Under the annulled deal, Antrix was to lease satellite transponders to Devas for allowing it to offer digital multimedia services using the S-band wavelength (spectrum), reserved for strategic purpose.

The space agency launched the GSAT-6 on August 27, 2011 from its spaceport at Sriharikota in Andhra Pradesh, about 90 km north of Chennai, as a communication satellite, using a heavy rocket.

In June 2016, the Enforcement Directorate (ED) had issued a notice to Devas for alleged violation of foreign exchange laws involving around Rs 1,200 crore.

According to a government statement, Devas Multimedia is suspected to have received foreign direct investment of Rs 578.54 crore between May 2006 and June 2010 from various overseas investors, including CC Devas Mauritius Ltd, Telecom Devas Mauritius Ltd, Deutsche Telkom Asia Pvt. Ltd. and Devas Employees Mauritius Pvt. Ltd. in violation of the provisions of the Foreign Exchange Management Act.
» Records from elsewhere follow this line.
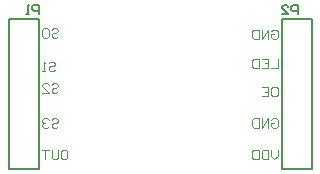
<source format=gbo>
%FSLAX25Y25*%
%MOIN*%
G70*
G01*
G75*
G04 Layer_Color=32896*
%ADD10R,0.03543X0.02756*%
%ADD11R,0.02756X0.03543*%
%ADD12R,0.03543X0.03150*%
%ADD13R,0.05906X0.05906*%
%ADD14R,0.08858X0.01969*%
%ADD15O,0.08858X0.01969*%
%ADD16C,0.01969*%
%ADD17C,0.00394*%
%ADD18R,0.05906X0.05906*%
%ADD19C,0.05906*%
%ADD20O,0.03937X0.07874*%
%ADD21O,0.03937X0.07874*%
%ADD22C,0.03150*%
%ADD23C,0.00787*%
%ADD24C,0.00984*%
%ADD25C,0.00591*%
%ADD26R,0.04343X0.03556*%
%ADD27R,0.03556X0.04343*%
%ADD28R,0.04343X0.03950*%
%ADD29R,0.06706X0.06706*%
%ADD30R,0.09658X0.02769*%
%ADD31O,0.09658X0.02769*%
%ADD32R,0.06706X0.06706*%
%ADD33C,0.06706*%
%ADD34O,0.04737X0.08674*%
%ADD35O,0.04737X0.08674*%
%ADD36C,0.03950*%
D17*
X397100Y265249D02*
Y263149D01*
X396051Y262100D01*
X395001Y263149D01*
Y265249D01*
X393951D02*
Y262100D01*
X392377D01*
X391852Y262625D01*
Y264724D01*
X392377Y265249D01*
X393951D01*
X390803D02*
Y262100D01*
X389229D01*
X388704Y262625D01*
Y264724D01*
X389229Y265249D01*
X390803D01*
X395001Y275224D02*
X395526Y275749D01*
X396575D01*
X397100Y275224D01*
Y273125D01*
X396575Y272600D01*
X395526D01*
X395001Y273125D01*
Y274174D01*
X396051D01*
X393951Y272600D02*
Y275749D01*
X391852Y272600D01*
Y275749D01*
X390803D02*
Y272600D01*
X389229D01*
X388704Y273125D01*
Y275224D01*
X389229Y275749D01*
X390803D01*
X395526Y286249D02*
X396575D01*
X397100Y285724D01*
Y283625D01*
X396575Y283100D01*
X395526D01*
X395001Y283625D01*
Y285724D01*
X395526Y286249D01*
X391852D02*
X393951D01*
Y283100D01*
X391852D01*
X393951Y284674D02*
X392902D01*
X397100Y295649D02*
Y292500D01*
X395001D01*
X391852Y295649D02*
X393951D01*
Y292500D01*
X391852D01*
X393951Y294074D02*
X392902D01*
X390803Y295649D02*
Y292500D01*
X389229D01*
X388704Y293025D01*
Y295124D01*
X389229Y295649D01*
X390803D01*
X395001Y304824D02*
X395526Y305349D01*
X396575D01*
X397100Y304824D01*
Y302725D01*
X396575Y302200D01*
X395526D01*
X395001Y302725D01*
Y303774D01*
X396051D01*
X393951Y302200D02*
Y305349D01*
X391852Y302200D01*
Y305349D01*
X390803D02*
Y302200D01*
X389229D01*
X388704Y302725D01*
Y304824D01*
X389229Y305349D01*
X390803D01*
X325474Y265249D02*
X326524D01*
X327049Y264724D01*
Y262625D01*
X326524Y262100D01*
X325474D01*
X324950Y262625D01*
Y264724D01*
X325474Y265249D01*
X323900D02*
Y262625D01*
X323375Y262100D01*
X322326D01*
X321801Y262625D01*
Y265249D01*
X320751D02*
X318652D01*
X319702D01*
Y262100D01*
X321801Y275224D02*
X322326Y275749D01*
X323375D01*
X323900Y275224D01*
Y274699D01*
X323375Y274174D01*
X322326D01*
X321801Y273650D01*
Y273125D01*
X322326Y272600D01*
X323375D01*
X323900Y273125D01*
X320751Y275224D02*
X320227Y275749D01*
X319177D01*
X318652Y275224D01*
Y274699D01*
X319177Y274174D01*
X319702D01*
X319177D01*
X318652Y273650D01*
Y273125D01*
X319177Y272600D01*
X320227D01*
X320751Y273125D01*
X321801Y286924D02*
X322326Y287449D01*
X323375D01*
X323900Y286924D01*
Y286399D01*
X323375Y285874D01*
X322326D01*
X321801Y285349D01*
Y284825D01*
X322326Y284300D01*
X323375D01*
X323900Y284825D01*
X318652Y284300D02*
X320751D01*
X318652Y286399D01*
Y286924D01*
X319177Y287449D01*
X320227D01*
X320751Y286924D01*
Y294124D02*
X321276Y294649D01*
X322326D01*
X322850Y294124D01*
Y293599D01*
X322326Y293074D01*
X321276D01*
X320751Y292549D01*
Y292025D01*
X321276Y291500D01*
X322326D01*
X322850Y292025D01*
X319702Y291500D02*
X318652D01*
X319177D01*
Y294649D01*
X319702Y294124D01*
X321801Y305324D02*
X322326Y305849D01*
X323375D01*
X323900Y305324D01*
Y304799D01*
X323375Y304274D01*
X322326D01*
X321801Y303749D01*
Y303225D01*
X322326Y302700D01*
X323375D01*
X323900Y303225D01*
X320751Y305324D02*
X320227Y305849D01*
X319177D01*
X318652Y305324D01*
Y303225D01*
X319177Y302700D01*
X320227D01*
X320751Y303225D01*
Y305324D01*
D23*
X307500Y259000D02*
X317500D01*
Y309000D01*
X307500Y259000D02*
Y309000D01*
X317500D01*
X398500D02*
X408500D01*
X398500Y259000D02*
Y309000D01*
X408500Y259000D02*
Y309000D01*
X398500Y259000D02*
X408500D01*
D25*
X317400Y310500D02*
Y313649D01*
X315826D01*
X315301Y313124D01*
Y312074D01*
X315826Y311549D01*
X317400D01*
X314251Y310500D02*
X313202D01*
X313727D01*
Y313649D01*
X314251Y313124D01*
X403800Y310400D02*
Y313549D01*
X402226D01*
X401701Y313024D01*
Y311974D01*
X402226Y311450D01*
X403800D01*
X398552Y310400D02*
X400651D01*
X398552Y312499D01*
Y313024D01*
X399077Y313549D01*
X400127D01*
X400651Y313024D01*
M02*

</source>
The ED said the share subscription agreements entered by Devas Multimedia with the investors contained clauses relating to settlement of disputes in courts other than those in India and applicability other than Indian laws in matters of dispute, and thus, the FDI received by the firm was contrary to the conditions specified in the approvals granted by Foreign Investment Promotion Board.

The extent of contravention on the said count is Rs 578.54 crore, the ED said.
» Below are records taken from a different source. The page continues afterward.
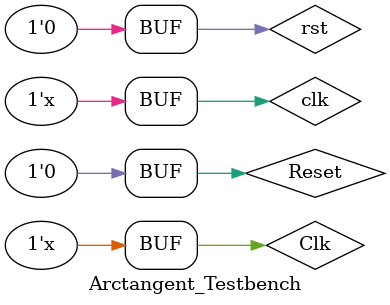
<source format=v>
`timescale 1ns / 1ps

module Arctangent_Testbench;

	// Inputs
	reg Clk;
	reg Reset;
	reg signed [11:0] X;
	reg signed [11:0] Y;

	// Outputs
	wire [16:0] Theta;

	// Instantiate the Unit Under Test (UUT)
	Arctangent uut (
		.Clk(Clk), 
		.Reset(Reset), 
		.X(X), 
		.Y(Y), 
		.Theta(Theta)
	);
	
	reg signed [12-1:0] X_array [9:0];
	reg signed [12-1:0] Y_array [9:0];
	initial begin
		X_array[0] = 12'd952;
		X_array[1] = 12'd548;
		X_array[2] = -12'd65;
		X_array[3] = -12'd653;
		X_array[4] = -12'd992;
		X_array[5] = -12'd953;
		X_array[6] = -12'd549;
		X_array[7] = 12'd64;
		X_array[8] = 12'd652;
		X_array[9] = 12'd991;
		
		Y_array[0] = 12'd376;
		Y_array[1] = 12'd864;
		Y_array[2] = 12'd1021;
		Y_array[3] = 12'd789;
		Y_array[4] = 12'd254;
		Y_array[5] = -12'd377;
		Y_array[6] = -12'd865;
		Y_array[7] = -12'd1022;
		Y_array[8] = -12'd790;
		Y_array[9] = -12'd255;
	end
	
	reg clk, rst;
	reg [4-1:0] count;
	always #50 clk = ~clk;
	always @(posedge clk or posedge rst) begin
		if (rst) begin
			count <= 0;
			X <= 0;
			Y <= 0;
		end
		else begin
			#6.5;
			X <= X_array[count];
			Y <= Y_array[count];
			count <= count + 1'b1;
		end
	end
	
	always #12.5 Clk = ~Clk; // 40MHz
	initial begin
		// Initialize Inputs
		Clk = 1; Reset = 1;
		clk = 1; rst = 1;
		
		#100; rst = 0;
		#6.5; Reset = 0;
	end
      
endmodule

</source>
The ED also charged Devas Multimedia with contravening the FDI regulations under FEMA for assuring foreign investor an annual eight per cent priority dividend in addition to other dividends on cumulative basis.

The investments received by the Indian company with such assured returns is Rs 571.72 crore, the statement said.

According to the ED, Devas, for one tranche of receipt of funds, issued a security akin to an External Commercial Borrowing (ECB) promising higher returns than the ceiling fixed by the Reserve Bank of India. The extent of violation is Rs 67.5 crore, the ED said.

According to the probe agency, a show cause notice has been issued to the Indian investors, the persons responsible in the Indian company, including its directors and foreign investors.

The ED has initiated adjudication process. In case the alleged contravention is proved in the adjudication proceedings, the noticees are liable for penalty under FEMA, which may be imposed up to thrice the sum involved in such contravention.